RECORD EXCERPTS:
▼
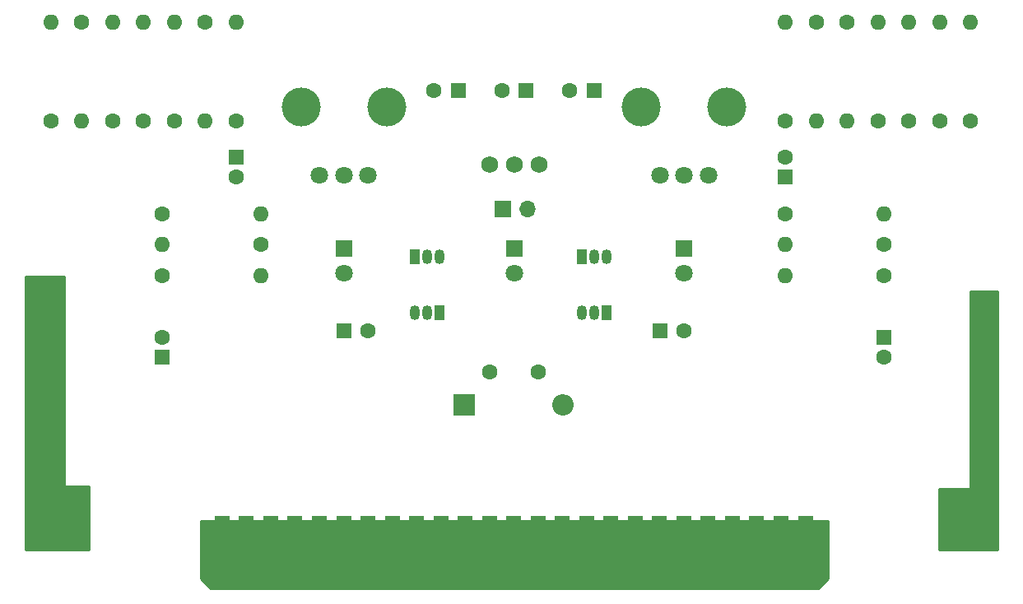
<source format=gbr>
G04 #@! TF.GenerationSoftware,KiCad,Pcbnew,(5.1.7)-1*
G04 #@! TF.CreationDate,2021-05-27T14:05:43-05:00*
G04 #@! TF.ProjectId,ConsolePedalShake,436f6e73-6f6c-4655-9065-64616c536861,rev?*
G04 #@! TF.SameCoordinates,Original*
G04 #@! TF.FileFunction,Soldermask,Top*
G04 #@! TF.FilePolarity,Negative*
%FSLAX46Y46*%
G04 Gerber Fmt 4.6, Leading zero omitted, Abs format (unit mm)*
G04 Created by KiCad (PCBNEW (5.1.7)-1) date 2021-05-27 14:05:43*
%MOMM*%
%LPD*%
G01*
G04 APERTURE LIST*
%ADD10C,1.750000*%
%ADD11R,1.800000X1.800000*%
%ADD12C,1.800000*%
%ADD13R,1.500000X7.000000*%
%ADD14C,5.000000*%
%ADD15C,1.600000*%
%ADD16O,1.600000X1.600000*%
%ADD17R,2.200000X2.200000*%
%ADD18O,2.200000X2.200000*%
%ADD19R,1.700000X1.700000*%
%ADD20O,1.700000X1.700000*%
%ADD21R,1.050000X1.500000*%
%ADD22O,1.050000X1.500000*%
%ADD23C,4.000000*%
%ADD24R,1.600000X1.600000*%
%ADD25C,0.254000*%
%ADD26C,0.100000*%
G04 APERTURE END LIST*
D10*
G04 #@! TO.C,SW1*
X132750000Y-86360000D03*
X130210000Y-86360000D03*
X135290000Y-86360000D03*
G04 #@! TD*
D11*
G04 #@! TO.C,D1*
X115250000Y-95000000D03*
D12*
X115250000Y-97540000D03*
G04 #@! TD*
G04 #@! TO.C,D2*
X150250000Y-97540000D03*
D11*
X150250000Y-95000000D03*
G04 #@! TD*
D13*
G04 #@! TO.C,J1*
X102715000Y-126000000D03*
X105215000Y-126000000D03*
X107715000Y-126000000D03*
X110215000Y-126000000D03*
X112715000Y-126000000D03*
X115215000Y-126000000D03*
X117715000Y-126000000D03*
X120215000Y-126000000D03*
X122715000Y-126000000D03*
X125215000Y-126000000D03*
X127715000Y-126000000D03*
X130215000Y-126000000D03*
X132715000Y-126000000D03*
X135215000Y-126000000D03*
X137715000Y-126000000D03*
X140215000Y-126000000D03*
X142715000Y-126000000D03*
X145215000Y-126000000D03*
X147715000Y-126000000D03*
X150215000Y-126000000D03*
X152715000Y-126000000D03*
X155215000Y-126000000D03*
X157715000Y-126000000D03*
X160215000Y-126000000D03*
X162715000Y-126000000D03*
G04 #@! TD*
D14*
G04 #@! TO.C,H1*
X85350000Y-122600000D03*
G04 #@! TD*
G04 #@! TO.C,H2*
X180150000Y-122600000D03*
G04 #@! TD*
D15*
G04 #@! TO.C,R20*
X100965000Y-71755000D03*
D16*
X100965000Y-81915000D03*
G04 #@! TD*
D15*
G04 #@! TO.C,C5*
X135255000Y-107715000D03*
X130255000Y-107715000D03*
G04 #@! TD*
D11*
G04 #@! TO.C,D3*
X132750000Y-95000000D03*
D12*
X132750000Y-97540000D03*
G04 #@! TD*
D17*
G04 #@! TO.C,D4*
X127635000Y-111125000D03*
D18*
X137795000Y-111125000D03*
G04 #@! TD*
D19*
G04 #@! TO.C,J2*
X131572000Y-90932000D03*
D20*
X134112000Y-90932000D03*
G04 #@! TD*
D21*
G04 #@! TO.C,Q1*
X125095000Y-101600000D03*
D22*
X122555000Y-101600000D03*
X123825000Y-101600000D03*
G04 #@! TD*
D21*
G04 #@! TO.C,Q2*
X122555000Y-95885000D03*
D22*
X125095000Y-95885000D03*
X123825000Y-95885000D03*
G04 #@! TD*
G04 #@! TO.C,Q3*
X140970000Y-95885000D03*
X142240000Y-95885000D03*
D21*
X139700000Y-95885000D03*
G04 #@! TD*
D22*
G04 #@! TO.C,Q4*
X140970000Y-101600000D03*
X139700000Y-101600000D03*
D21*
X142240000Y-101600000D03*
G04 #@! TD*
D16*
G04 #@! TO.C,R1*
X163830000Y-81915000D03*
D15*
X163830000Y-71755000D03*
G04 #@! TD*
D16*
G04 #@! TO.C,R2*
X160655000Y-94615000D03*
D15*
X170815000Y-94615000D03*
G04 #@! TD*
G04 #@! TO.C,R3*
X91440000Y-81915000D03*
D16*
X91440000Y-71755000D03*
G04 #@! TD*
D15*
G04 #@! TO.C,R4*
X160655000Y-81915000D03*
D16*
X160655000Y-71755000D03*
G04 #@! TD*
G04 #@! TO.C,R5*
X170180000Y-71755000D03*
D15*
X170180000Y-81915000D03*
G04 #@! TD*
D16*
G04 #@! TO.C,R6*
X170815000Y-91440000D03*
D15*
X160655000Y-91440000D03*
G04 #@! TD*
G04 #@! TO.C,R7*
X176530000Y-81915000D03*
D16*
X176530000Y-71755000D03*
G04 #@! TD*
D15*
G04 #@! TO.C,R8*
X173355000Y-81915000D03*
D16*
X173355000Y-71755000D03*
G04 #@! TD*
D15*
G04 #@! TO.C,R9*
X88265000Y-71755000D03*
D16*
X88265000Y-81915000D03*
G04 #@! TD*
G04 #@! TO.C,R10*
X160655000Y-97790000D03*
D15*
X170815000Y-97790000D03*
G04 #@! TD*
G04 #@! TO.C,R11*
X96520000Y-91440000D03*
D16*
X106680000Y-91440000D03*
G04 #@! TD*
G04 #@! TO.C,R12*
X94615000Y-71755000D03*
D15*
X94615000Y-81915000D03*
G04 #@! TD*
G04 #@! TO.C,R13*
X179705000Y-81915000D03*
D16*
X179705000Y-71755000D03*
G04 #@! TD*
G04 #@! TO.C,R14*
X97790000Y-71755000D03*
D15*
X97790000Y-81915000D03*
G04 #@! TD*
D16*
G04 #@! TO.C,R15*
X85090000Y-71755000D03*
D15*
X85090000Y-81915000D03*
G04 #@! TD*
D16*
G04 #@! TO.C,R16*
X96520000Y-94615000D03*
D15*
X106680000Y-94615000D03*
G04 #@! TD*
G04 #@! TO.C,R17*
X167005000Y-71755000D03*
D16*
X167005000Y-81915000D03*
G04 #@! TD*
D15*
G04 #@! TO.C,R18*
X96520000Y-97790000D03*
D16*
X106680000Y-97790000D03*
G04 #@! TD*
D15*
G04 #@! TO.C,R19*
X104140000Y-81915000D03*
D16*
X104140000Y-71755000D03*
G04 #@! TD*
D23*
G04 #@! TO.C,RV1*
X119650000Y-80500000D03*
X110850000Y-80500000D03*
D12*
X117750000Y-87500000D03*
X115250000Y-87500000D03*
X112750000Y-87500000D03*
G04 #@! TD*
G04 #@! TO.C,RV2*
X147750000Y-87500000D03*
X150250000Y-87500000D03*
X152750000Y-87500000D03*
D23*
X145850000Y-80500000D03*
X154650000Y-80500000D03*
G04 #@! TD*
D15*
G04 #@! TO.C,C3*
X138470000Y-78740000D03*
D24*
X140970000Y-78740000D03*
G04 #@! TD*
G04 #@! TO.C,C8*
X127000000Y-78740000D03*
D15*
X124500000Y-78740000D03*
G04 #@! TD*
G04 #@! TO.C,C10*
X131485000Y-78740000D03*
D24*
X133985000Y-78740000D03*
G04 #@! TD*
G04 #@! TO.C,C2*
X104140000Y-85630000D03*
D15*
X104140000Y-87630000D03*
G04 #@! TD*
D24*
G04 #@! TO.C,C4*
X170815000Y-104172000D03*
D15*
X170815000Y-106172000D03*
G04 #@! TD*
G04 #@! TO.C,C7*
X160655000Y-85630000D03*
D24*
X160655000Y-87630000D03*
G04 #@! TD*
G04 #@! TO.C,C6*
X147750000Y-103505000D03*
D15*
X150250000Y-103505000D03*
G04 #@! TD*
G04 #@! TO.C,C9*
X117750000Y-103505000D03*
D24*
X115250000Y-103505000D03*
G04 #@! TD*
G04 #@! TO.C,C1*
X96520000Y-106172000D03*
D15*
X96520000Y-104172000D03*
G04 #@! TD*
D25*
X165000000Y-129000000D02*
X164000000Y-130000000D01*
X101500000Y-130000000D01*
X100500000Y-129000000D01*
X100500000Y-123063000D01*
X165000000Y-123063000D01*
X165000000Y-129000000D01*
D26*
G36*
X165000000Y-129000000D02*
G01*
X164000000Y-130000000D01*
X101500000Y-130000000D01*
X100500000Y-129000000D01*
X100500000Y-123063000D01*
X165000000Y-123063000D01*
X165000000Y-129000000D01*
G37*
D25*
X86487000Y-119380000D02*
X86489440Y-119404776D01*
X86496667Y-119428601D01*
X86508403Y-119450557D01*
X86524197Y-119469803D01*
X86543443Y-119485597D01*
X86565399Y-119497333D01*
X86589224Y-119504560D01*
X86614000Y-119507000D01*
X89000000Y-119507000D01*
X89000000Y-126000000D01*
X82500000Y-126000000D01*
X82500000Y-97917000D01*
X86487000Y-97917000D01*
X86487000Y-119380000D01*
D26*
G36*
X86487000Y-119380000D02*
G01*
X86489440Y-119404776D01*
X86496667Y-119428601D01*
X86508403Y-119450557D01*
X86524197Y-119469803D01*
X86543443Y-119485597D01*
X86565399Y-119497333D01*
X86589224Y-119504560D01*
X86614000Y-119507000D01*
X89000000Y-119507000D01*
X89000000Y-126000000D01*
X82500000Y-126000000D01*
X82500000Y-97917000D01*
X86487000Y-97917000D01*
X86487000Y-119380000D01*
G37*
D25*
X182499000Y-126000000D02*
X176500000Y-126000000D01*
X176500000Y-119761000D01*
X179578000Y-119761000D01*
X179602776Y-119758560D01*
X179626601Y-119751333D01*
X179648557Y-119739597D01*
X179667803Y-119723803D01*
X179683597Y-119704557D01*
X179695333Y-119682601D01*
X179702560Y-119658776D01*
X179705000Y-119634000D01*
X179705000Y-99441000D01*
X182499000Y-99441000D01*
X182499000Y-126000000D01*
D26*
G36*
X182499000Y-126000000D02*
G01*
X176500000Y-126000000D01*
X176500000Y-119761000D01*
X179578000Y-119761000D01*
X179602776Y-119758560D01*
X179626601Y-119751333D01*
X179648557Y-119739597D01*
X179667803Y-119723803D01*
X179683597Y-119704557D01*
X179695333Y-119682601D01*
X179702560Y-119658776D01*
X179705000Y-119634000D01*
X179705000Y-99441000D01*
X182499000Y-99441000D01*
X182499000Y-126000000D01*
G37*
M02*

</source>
▲
▼
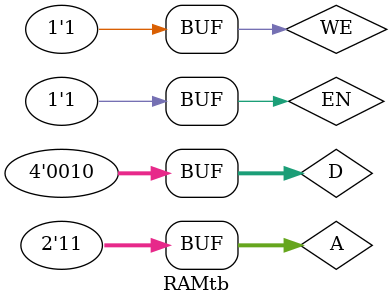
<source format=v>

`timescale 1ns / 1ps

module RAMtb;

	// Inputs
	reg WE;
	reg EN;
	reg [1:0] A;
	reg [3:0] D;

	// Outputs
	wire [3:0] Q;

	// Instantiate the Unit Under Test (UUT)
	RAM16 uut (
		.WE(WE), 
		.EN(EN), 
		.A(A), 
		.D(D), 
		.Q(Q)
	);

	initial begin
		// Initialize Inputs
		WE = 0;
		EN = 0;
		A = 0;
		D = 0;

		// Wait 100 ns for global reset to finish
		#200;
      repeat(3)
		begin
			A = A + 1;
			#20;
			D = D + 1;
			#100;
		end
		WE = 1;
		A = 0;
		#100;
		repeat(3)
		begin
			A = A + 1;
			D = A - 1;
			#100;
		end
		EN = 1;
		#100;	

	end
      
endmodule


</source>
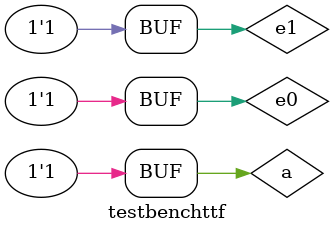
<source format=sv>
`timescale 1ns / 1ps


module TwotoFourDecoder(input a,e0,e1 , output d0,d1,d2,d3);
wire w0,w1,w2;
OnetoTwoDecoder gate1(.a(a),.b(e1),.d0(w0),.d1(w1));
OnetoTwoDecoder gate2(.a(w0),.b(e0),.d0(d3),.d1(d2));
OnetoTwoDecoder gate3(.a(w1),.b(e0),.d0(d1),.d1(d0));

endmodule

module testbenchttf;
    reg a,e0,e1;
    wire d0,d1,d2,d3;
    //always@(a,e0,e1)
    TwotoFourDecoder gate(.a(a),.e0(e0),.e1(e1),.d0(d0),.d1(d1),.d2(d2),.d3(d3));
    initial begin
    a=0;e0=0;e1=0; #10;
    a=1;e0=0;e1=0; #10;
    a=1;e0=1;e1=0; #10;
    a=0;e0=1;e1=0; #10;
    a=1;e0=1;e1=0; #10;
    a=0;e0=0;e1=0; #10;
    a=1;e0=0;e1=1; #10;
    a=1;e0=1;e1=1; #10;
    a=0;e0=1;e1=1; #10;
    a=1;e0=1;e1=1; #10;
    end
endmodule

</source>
▲
Your answer should be the lines of the listing above between the line holding "X150250000Y-97540000D03*" and the line holding "X135215000Y-126000000D03*", inclusive, restated word for word and alone.

ANSWER TO THIS PROBLEM:
X150250000Y-97540000D03*
D11*
X150250000Y-95000000D03*
G04 #@! TD*
D13*
G04 #@! TO.C,J1*
X102715000Y-126000000D03*
X105215000Y-126000000D03*
X107715000Y-126000000D03*
X110215000Y-126000000D03*
X112715000Y-126000000D03*
X115215000Y-126000000D03*
X117715000Y-126000000D03*
X120215000Y-126000000D03*
X122715000Y-126000000D03*
X125215000Y-126000000D03*
X127715000Y-126000000D03*
X130215000Y-126000000D03*
X132715000Y-126000000D03*
X135215000Y-126000000D03*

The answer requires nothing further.